# Machine Learning – Validity of Unique True Labels for Given Log Loss Value

classificationlog-lossloss-functionsmachine learningsupervised learning

Aggarwal's 2021 ICML paper "Label Inference Attacks from Log-loss Scores", seems to argue that the answer to the question in the title is "YES". The paper claims that, given predicted probability values (such as from a logistic regression or neural network) and the log-loss calculated from those predictions and the true labels, there is an algorithm that will produce the true labels.

This means that the label order giving such a log-loss must be unique. If not, then we could have $$\left\{dog, cat, dog, cat\right\}$$ and $$\left\{dog, dog, cat, cat\right\}$$ result in the same log-loss values.

How would the algorithm be able to pick which set of labels is the correct set!?

Coding $$dog$$ and $$0$$ and $$cat$$ as $$1$$, I believe that I have such an example.

library(ModelMetrics)
p  <- c(0.2, 0.8, 0.8, 0.2)
y0 <- c(0, 1, 0, 1) # dog, cat, dog, cat
y1 <- c(0, 0, 1, 1) # dog, dog, cat, cat
ModelMetrics::logLoss(y0, p) == ModelMetrics::logLoss(y1, p)


Both log-loss values are the same.

The "Results on Real Binary Classification Datasets" section sure makes it look like we can just take a vector of labels and a vector of claimed probability values; calculate the log-loss from the claimed probability values and labels; and perfectly reconstruct the labels, as implied by the, "As our attacks construct…" sentence, yet that is impossible for the p that I gave. There are multiple plausible label vectors (y0 and y).

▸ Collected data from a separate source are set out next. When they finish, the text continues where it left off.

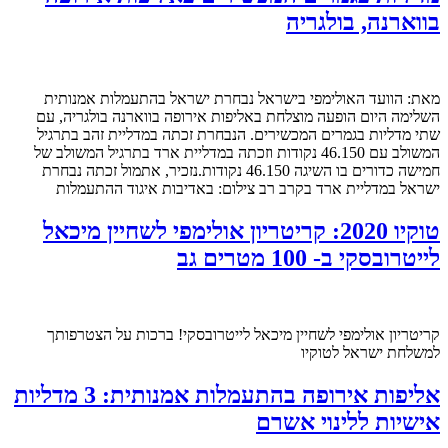
בווארנה, בולגריה
מאת: הוועד האולימפי בישראל נבחרת ישראל בהתעמלות אמנותית
השלימה היום הופעה מוצלחת באליפות אירופה בווארנה בולגריה, עם
שתי מדליות בגמרים המכשירים. הנבחרת זכתה במדליית זהב בתרגיל
המשולב עם 46.150 נקודות וזכתה במדליית ארד בתרגיל המשולב של
חמישה כדורים בו השיגה 46.150 נקודות.נזכיר, אתמול זכתה נבחרת
ישראל במדליית ארד בקרב רב צילום: באדיבות איגוד ההתעמלות
טוקיו 2020: קריטריון אולימפי לשחיין מיכאל
לייטרובסקי ב- 100 מטרים גב
קריטריון אולימפי לשחיין מיכאל לייטרובסקי! ברכות על הצטרפותך
למשלחת ישראל לטוקיו
אליפות אירופה בהתעמלות אמנותית: 3 מדליות
אישיות ללינוי אשרם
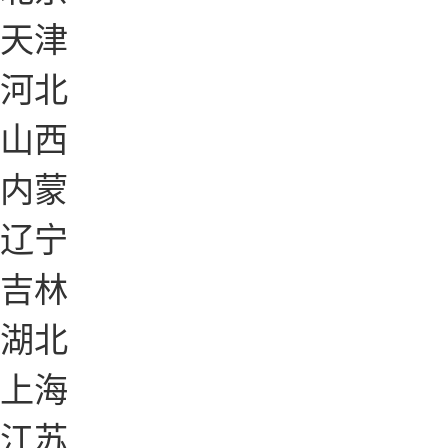
天津
河北
山西
内蒙
辽宁
吉林
湖北
上海
江苏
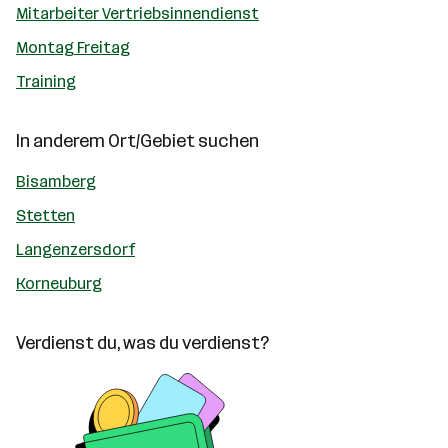
Mitarbeiter Vertriebsinnendienst
Montag Freitag
Training
In anderem Ort/Gebiet suchen
Bisamberg
Stetten
Langenzersdorf
Korneuburg
Verdienst du, was du verdienst?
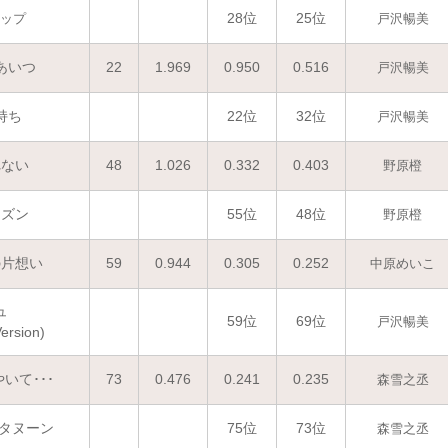
28位
25位
ップ
戸沢暢美
あいつ
22
1.969
0.950
0.516
戸沢暢美
持ち
22位
32位
戸沢暢美
れない
48
1.026
0.332
0.403
野原橙
ーズン
55位
48位
野原橙
の片想い
59
0.944
0.305
0.252
中原めいこ
ュ
59位
69位
戸沢暢美
rsion)
いて･･･
73
0.476
0.241
0.235
森雪之丞
フタヌーン
75位
73位
森雪之丞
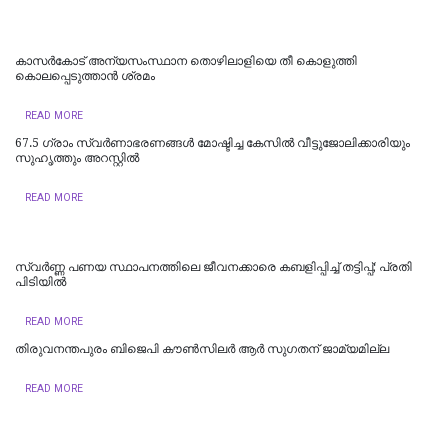
കാസര്‍കോട് അന്യസംസ്ഥാന തൊഴിലാളിയെ തീ കൊളുത്തി
കൊലപ്പെടുത്താന്‍ ശ്രമം
READ MORE
67.5 ഗ്രാം സ്വർണാഭരണങ്ങൾ മോഷ്ടിച്ച കേസിൽ വീട്ടുജോലിക്കാരിയും
സുഹൃത്തും അറസ്റ്റിൽ
READ MORE
സ്വർണ്ണ പണയ സ്ഥാപനത്തിലെ ജീവനക്കാരെ കബളിപ്പിച്ച് തട്ടിപ്പ്; പ്രതി
പിടിയില്‍
READ MORE
തിരുവനന്തപുരം ബിജെപി കൗൺസിലർ ആർ സുഗതന് ജാമ്യമില്ല
READ MORE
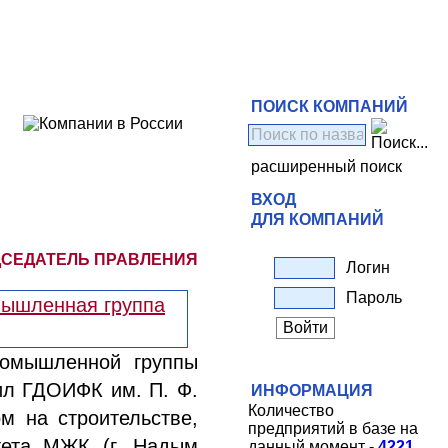
ПОИСК КОМПАНИЙ
расширенный поиск
ВХОД
ДЛЯ КОМПАНИЙ
ДСЕДАТЕЛЬ ПРАВЛЕНИЯ
Логин
Пароль
ромышленной группы
чил ГДОИФК им. П. Ф.
ИНФОРМАЦИЯ
Количество
м на строительстве,
предприятий в базе на
тета МЖК (г. Надым
данный момент -
4221
.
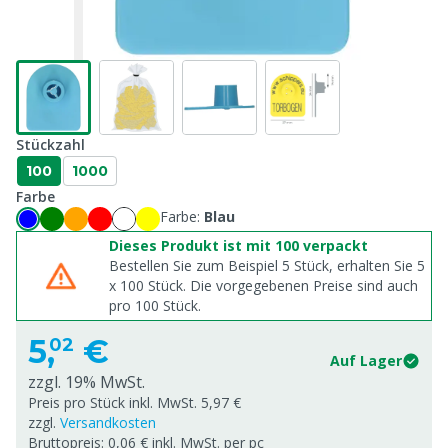
Stückzahl
100
1000
Farbe
Farbe:
Blau
Dieses Produkt ist mit 100 verpackt
Bestellen Sie zum Beispiel 5 Stück, erhalten Sie 5
x
100
Stück. Die vorgegebenen Preise sind auch
pro
100
Stück.
5,
€
02
Auf Lager
zzgl. 19% MwSt.
Preis pro Stück inkl. MwSt. 5,97 €
zzgl.
Versandkosten
Bruttopreis: 0,06 € inkl. MwSt. per pc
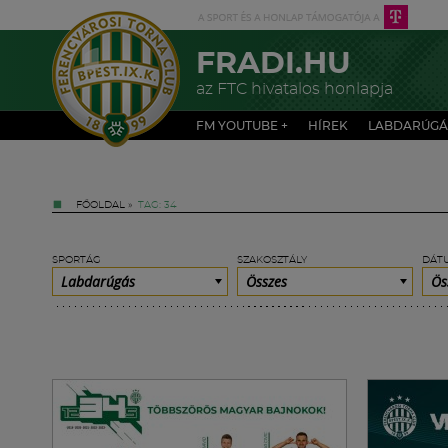
FRADI.HU
az FTC hivatalos honlapja
FM YOUTUBE +
HÍREK
LABDARÚGÁ
FŐOLDAL
»
TAG: 34
SPORTÁG
SZAKOSZTÁLY
DÁT
Labdarúgás
Összes
Ös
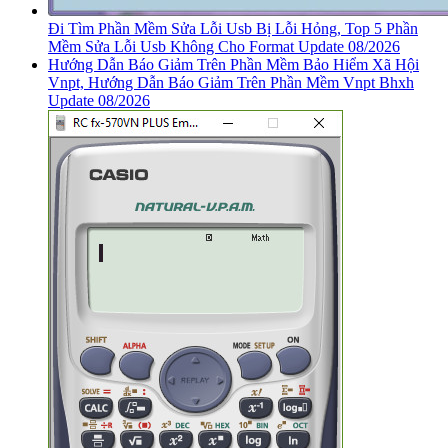
Đi Tìm Phần Mềm Sửa Lỗi Usb Bị Lỗi Hỏng, Top 5 Phần
Mềm Sửa Lỗi Usb Không Cho Format Update 08/2026
Hướng Dẫn Báo Giảm Trên Phần Mềm Bảo Hiểm Xã Hội
Vnpt, Hướng Dẫn Báo Giảm Trên Phần Mềm Vnpt Bhxh
Update 08/2026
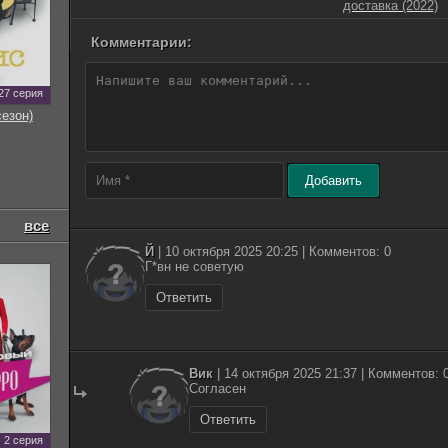
доставка (2022)
Комментарии:
27 серия
сезон)
Добавить
все
Й
| 10 октября 2025 20:25 | Комментов: 0
Г*вн не советую
Ответить
Вик
| 14 октября 2025 21:37 | Комментов: 
Согласен
Ответить
2 серия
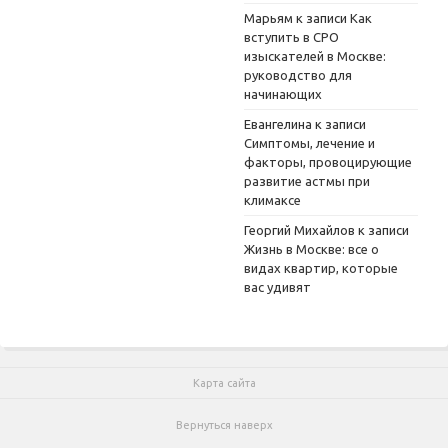
Марьям
к записи
Как
вступить в СРО
изыскателей в Москве:
руководство для
начинающих
Евангелина
к записи
Симптомы, лечение и
факторы, провоцирующие
развитие астмы при
климаксе
Георгий Михайлов
к записи
Жизнь в Москве: все о
видах квартир, которые
вас удивят
Карта сайта
Вернуться наверх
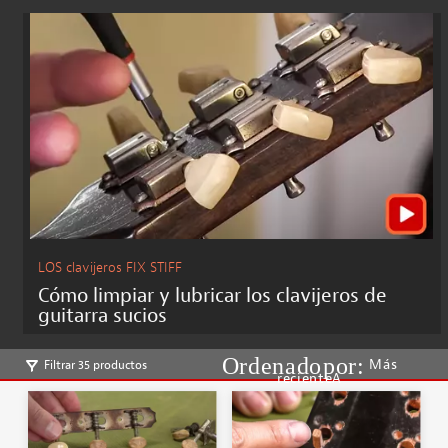
LOS clavijeros FIX STIFF
Cómo limpiar y lubricar los clavijeros de
guitarra sucios
Más
Filtrar 35 productos
recienteA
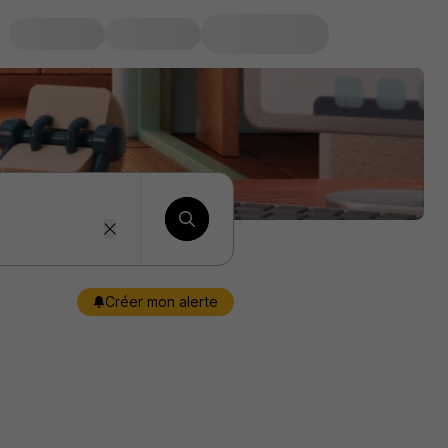
Créer mon alerte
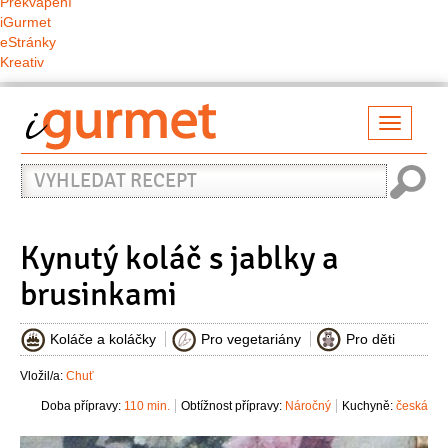
Překvapení
iGurmet
eStránky
Kreativ
Přepno
naviga
Vyhledat
recept
Kynutý koláč s jablky a
brusinkami
Koláče a koláčky
Pro vegetariány
Pro děti
Vložil/a:
Chuť
Doba přípravy:
110 min.
Obtížnost přípravy:
Náročný
Kuchyně:
česká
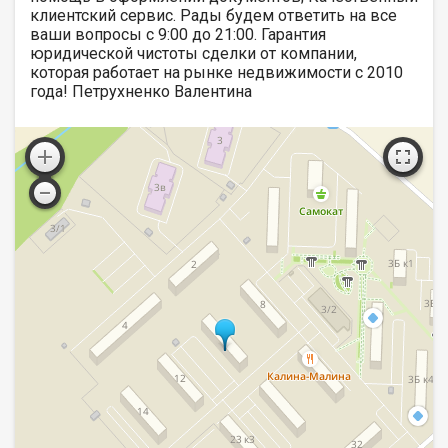
клиентский сервис. Рады будем ответить на все
ваши вопросы с 9:00 до 21:00​. Гарантия
юридической чистоты сделки от компании,
которая работает на рынке недвижимости с 2010
года! Петрухненко Валентина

ICML is one of the top conferences in machine learning, so I do not want to be too quick to dismiss the Aggarwal paper. Nonetheless, I seem to have developed a counterexample.

What's going on?

EDIT

After seeing some answers posted, their claim sounds more plausible, but it still seems to have counterexamples. Consider their example after theorem 1, where $$L_v(\sigma)$$ is the log loss for true labels $$\sigma$$ and predictions $$v$$.

As an example, for N = 5, let v = [2, 3, 5, 7, 11]. Suppose
the true labeling is [0, 1, 1, 0, 1]. Then, the adversary
observes $$L_v(\sigma) = 1/5 \ln ( 2304/ 55 )$$
(obtained by plugging in $$v$$
and $$\sigma$$ in Equation 2). For reconstructing the labels, observe
that $$T = 3\times4\times6\times8\times12 = 6912$$, so that all we need is to
compute primes that divide $$T \exp (−NL_v(\sigma)) = 165 = 3 \times 5 \times 11$$. This tells us that only the labels for the second,
third and fifth datapoints must be 1, which is indeed true.

However, I get multiple possible $$\sigma$$ values that correspond to the same log-loss value.

library(ModelMetrics)

p  <- c(2, 3, 5, 7, 11)
sigma0 <- c(0, 1, 1, 0, 1) # dog, cat, cat, dog, cat
sigma1 <- c(0, 0, 1, 1, 1) # dog, dog, cat, cat, cat
ModelMetrics::logLoss(sigma0, p) == ModelMetrics::logLoss(sigma1, p)


EDIT 2

Yes, I did make a mistake. This is the correct simulation, and it gives distinct loss values.

v  <- c(2, 3, 5, 7, 11) # The prime number code from the paper
p <- v/(1 + v) # Transform to probability values
sigma0 <- c(0, 1, 1, 0, 1) # dog, cat, cat, dog, cat
sigma1 <- c(0, 0, 1, 1, 1) # dog, dog, cat, cat, cat
ModelMetrics::logLoss(sigma0, p) == ModelMetrics::logLoss(sigma1, p) # Unequal!